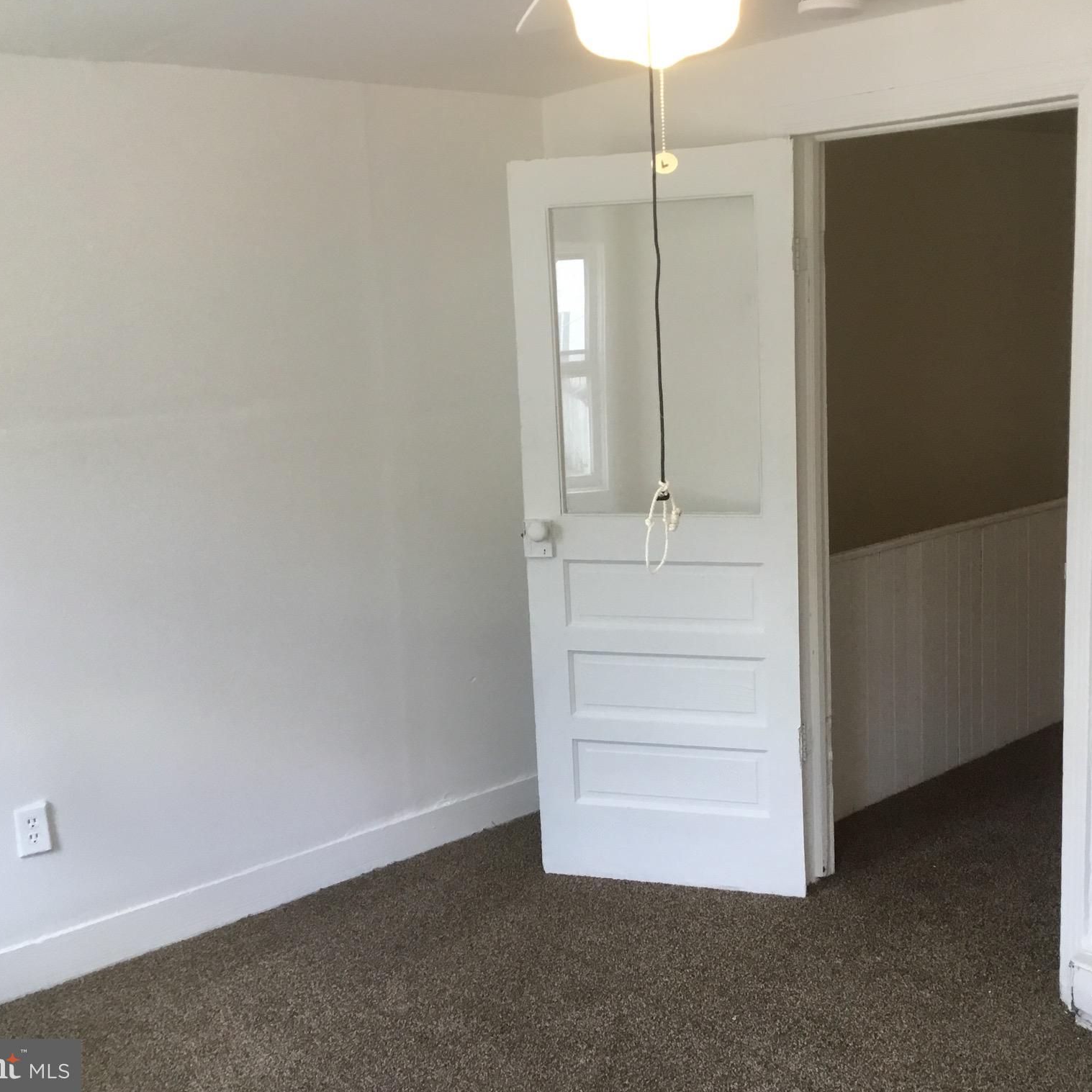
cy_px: 545
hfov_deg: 44.8
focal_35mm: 37
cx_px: 638
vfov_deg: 44.9
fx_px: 1321
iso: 40
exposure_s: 1/30
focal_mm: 3.3
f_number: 2.4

##########

— Exercise —
Each line in the records above should be reproduced exactly; images are not copied.

— Answer to the problem —
cy_px: 545
hfov_deg: 44.8
focal_35mm: 37
cx_px: 638
vfov_deg: 44.9
fx_px: 1321
iso: 40
exposure_s: 1/30
focal_mm: 3.3
f_number: 2.4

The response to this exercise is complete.